In February, Kenya’s private sector growth remained consistent, indicated by a PMI of 50.6, up from 50.5. Key sectors driving this growth included agriculture, manufacturing, and construction, although wholesale and retail, as well as services, faced declines. A mere 5% of firms expect output increases in the next 12 months. The finance ministry forecasts a 5.3% growth rate in 2025 and 2026, following an estimated 4.6% growth last year.
Kenya’s private sector maintained a steady pace in February, as indicated by the latest Purchasing Managers’ Index (PMI) report. The Stanbic Bank Kenya PMI increased slightly to 50.6 from 50.5 in January, with levels above 50.0 illustrating growth in business activities. Growth was notably observed in agriculture, manufacturing, and construction sectors, while wholesale and retail, alongside service sectors, experienced declines according to the survey results.
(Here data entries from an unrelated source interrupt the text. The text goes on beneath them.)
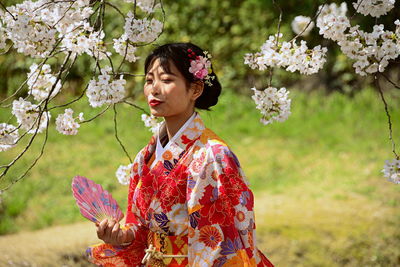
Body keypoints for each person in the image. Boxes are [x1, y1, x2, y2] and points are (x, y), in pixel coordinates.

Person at [86, 43, 274, 267]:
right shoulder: (145, 157)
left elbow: (220, 242)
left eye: (166, 80)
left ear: (195, 89)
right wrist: (122, 236)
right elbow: (142, 226)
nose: (154, 89)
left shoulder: (213, 155)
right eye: (149, 80)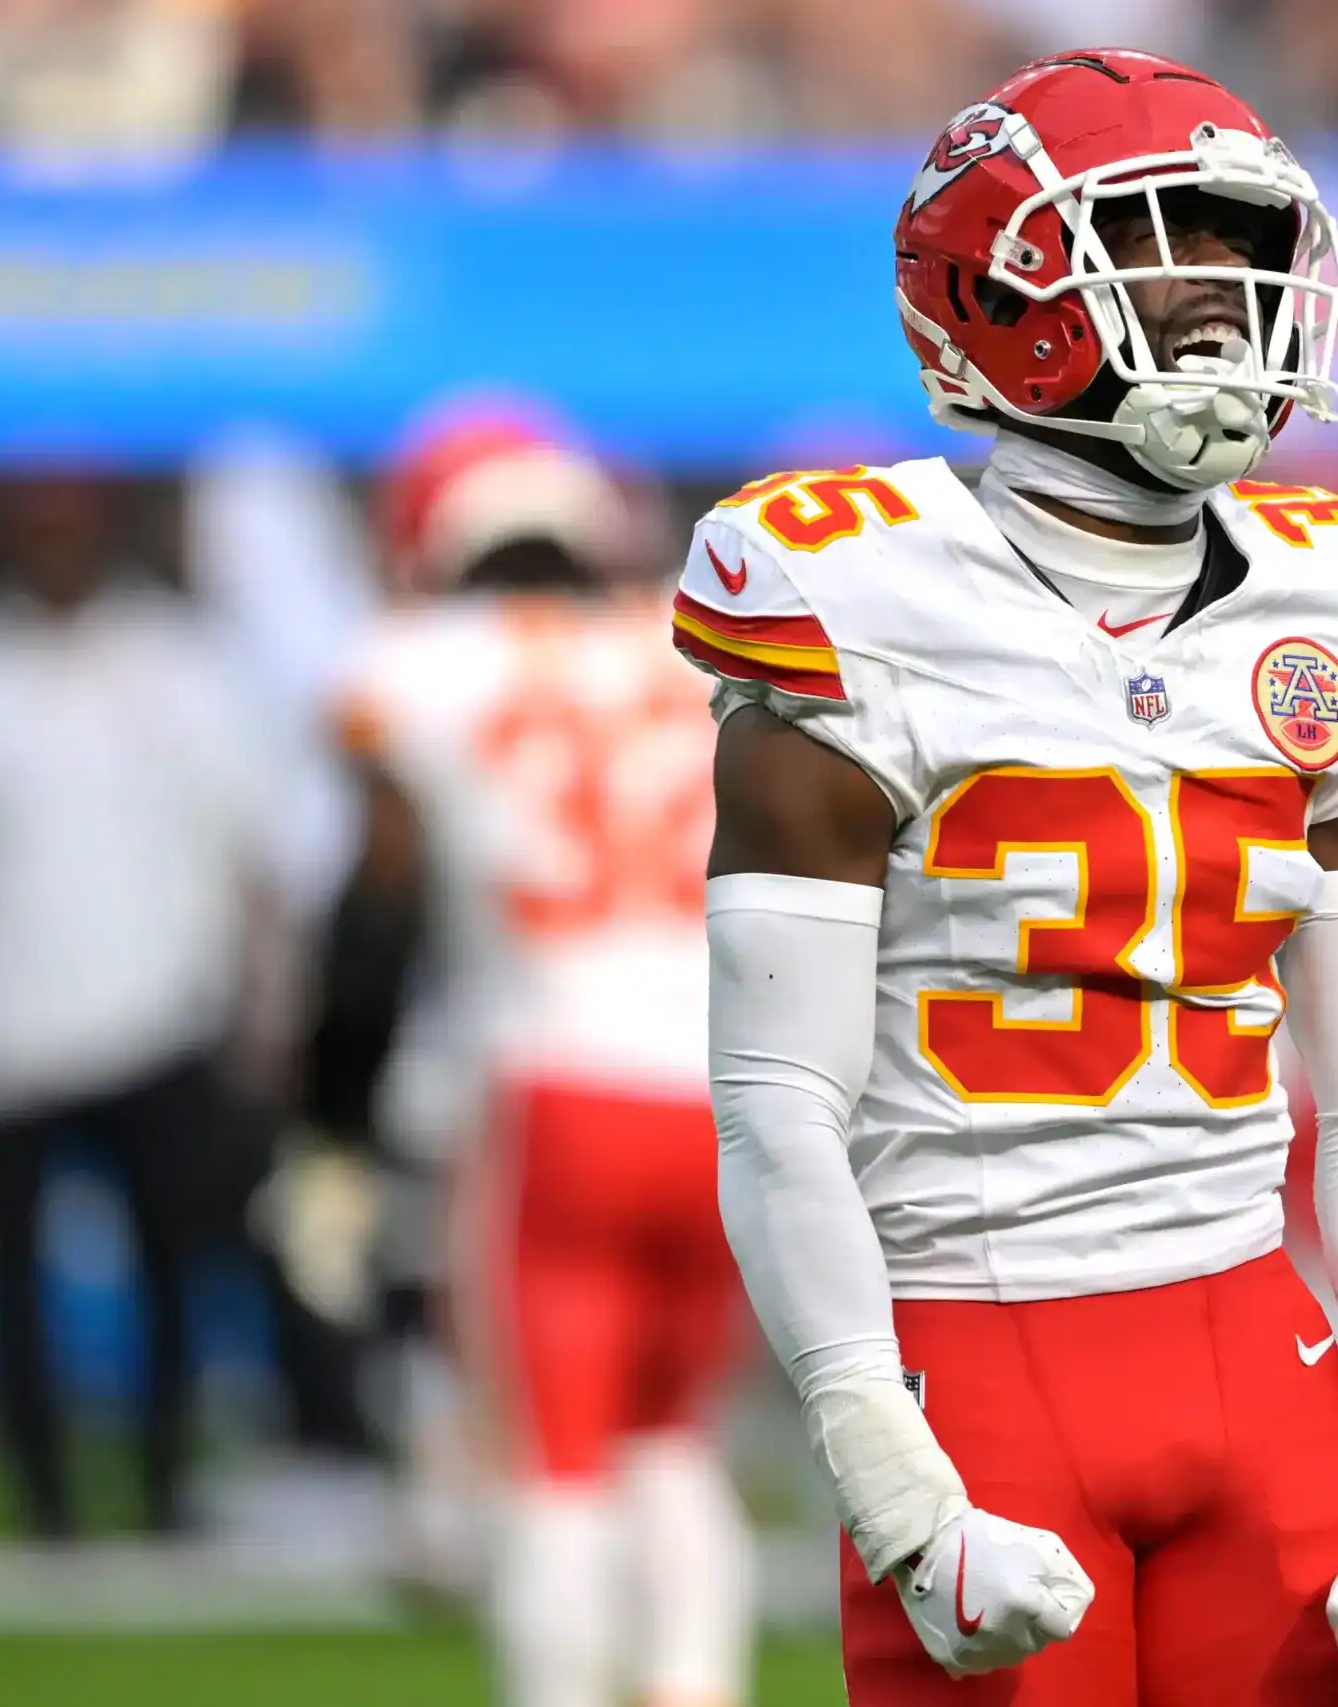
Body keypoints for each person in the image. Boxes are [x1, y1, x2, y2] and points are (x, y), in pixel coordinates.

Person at [676, 48, 1338, 1705]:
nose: (1228, 292)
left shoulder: (1331, 598)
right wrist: (900, 1492)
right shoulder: (848, 588)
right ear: (996, 290)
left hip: (1258, 1347)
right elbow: (776, 1106)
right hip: (975, 1359)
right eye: (1164, 237)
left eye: (1243, 245)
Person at [329, 409, 751, 1707]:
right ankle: (693, 1680)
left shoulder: (412, 665)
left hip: (557, 1089)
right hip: (731, 1087)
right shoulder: (704, 651)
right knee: (674, 1437)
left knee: (554, 1457)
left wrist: (326, 1107)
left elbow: (375, 909)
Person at [0, 474, 287, 1538]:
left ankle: (163, 1483)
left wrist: (265, 1014)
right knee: (11, 1284)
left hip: (163, 1020)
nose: (55, 547)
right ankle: (46, 1503)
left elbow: (256, 860)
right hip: (5, 1036)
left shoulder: (183, 665)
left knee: (173, 1270)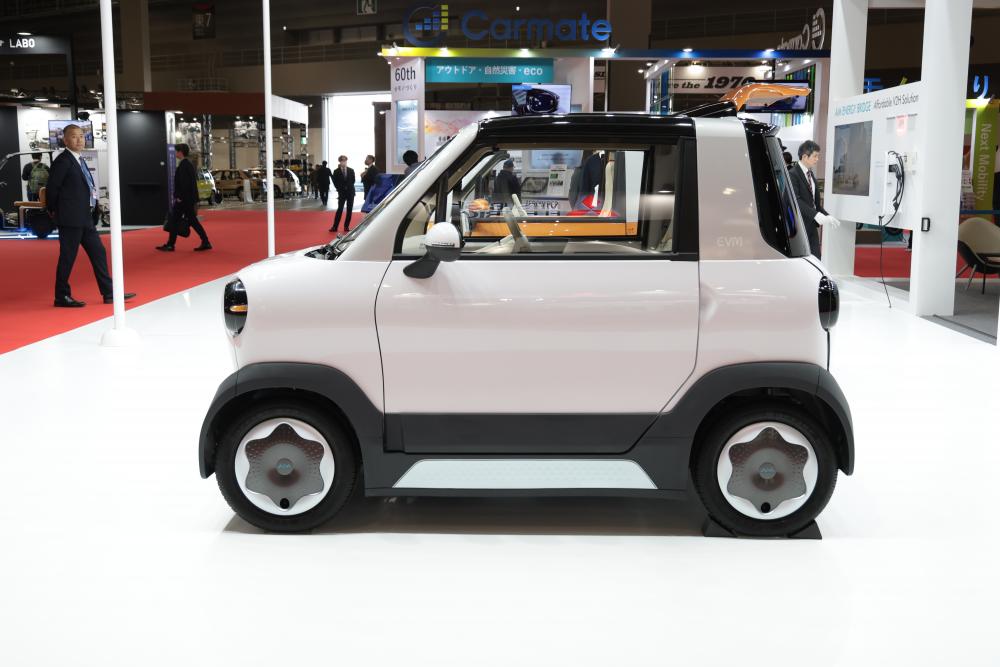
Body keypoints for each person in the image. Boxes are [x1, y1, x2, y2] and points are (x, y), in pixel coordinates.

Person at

Despite the growth in certain sectors, a majority of participating companies expressed pessimism regarding overall business conditions. Only a mere 5% of the firms surveyed anticipate an increase in output within the upcoming 12 months. Positive expectations were limited to three of the five sectors monitored: construction, wholesale and retail, and services.
Looking ahead, the finance ministry projects a 5.3% economic growth rate for Kenya in both 2025 and 2026, a rise from an estimated growth rate of 4.6% for the previous year. This outlook suggests a gradual improvement in economic conditions, notwithstanding current challenges facing several sectors of the economy.
In conclusion, while Kenya’s private sector exhibited stability in February, the overall economic outlook seems cautious, with only a few sectors expected to see growth in the near term. The slight increase in the PMI is overshadowed by widespread pessimism among firms regarding future output. Nevertheless, the projected economic growth by the finance ministry offers a glimmer of hope for recovery in subsequent years.